Las formas discretas del cielo o de un insecto no se descubrieron de golpe con un instrumento óptico. Una cosa es el lenguaje, que inventa el descubrimiento, y otra muy distinta es el proceso de aprender a mirar, a registrar, a leer y releer un objeto.


En el deseo —quizás ingenuo y vano— de comprender lo lejano se proyecta la experiencia. En el desciframiento de una imagen nueva habla el mundo conocido. Las formas discretas del cielo o de un insecto no se descubrieron de golpe con un instrumento óptico. Una cosa es el lenguaje, que inventa el descubrimiento, y otra muy distinta es el proceso de aprender a mirar, a registrar, a leer y releer un objeto.


Microscopio del siglo XVII recubierto de papel pergamino. Museo Galileo.

Aprender a leer lo ilegible (y en compañía)
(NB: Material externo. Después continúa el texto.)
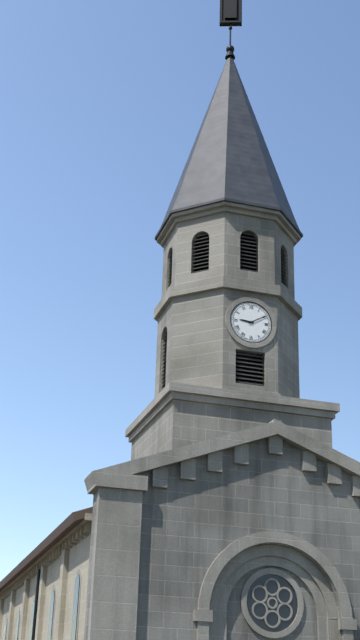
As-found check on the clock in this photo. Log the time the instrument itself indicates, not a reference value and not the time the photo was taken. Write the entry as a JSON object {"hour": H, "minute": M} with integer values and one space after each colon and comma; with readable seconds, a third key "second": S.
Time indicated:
{"hour": 9, "minute": 10}
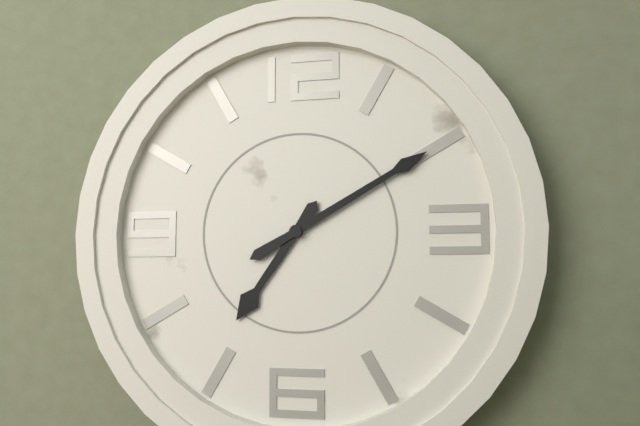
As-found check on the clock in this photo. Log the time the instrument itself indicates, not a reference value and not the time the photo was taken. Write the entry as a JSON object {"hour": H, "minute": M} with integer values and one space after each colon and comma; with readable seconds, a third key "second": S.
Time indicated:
{"hour": 7, "minute": 10}
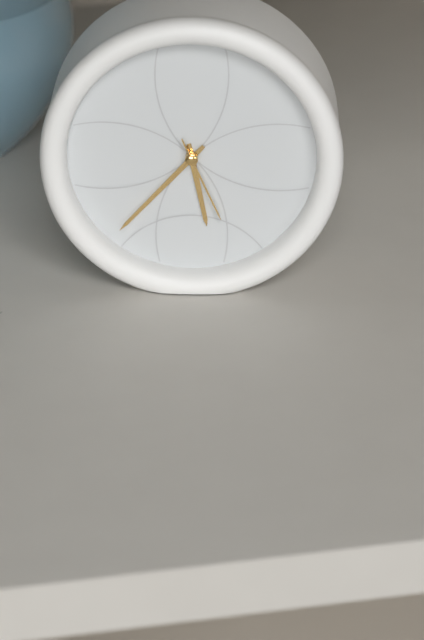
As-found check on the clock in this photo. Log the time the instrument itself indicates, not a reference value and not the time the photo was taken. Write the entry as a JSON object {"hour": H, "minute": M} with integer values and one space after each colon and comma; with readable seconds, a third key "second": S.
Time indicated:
{"hour": 5, "minute": 37, "second": 26}
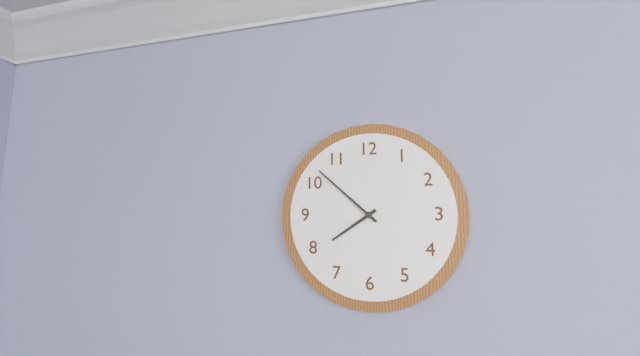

El 15 de julio de ese mismo año, en el mismo puerto de Gdansk, Johannes Hevelius, un acaudalado comerciante y magistrado de la ciudad, escribía desde su casa, que era al mismo tiempo una cervecería y un observatorio con un telescopio de doce metros de largo montado en el techo, para anunciar que su libro acababa de salir de la imprenta. El volumen, aquel admirado por Mundy algunos meses más tarde, tenía más de quinientas páginas con cien grabados y cuarenta fases de la luna. Después de cinco años de trabajo y seis meses en la imprenta, tenía que enviar la publicación a sus amigos que vivían lejos.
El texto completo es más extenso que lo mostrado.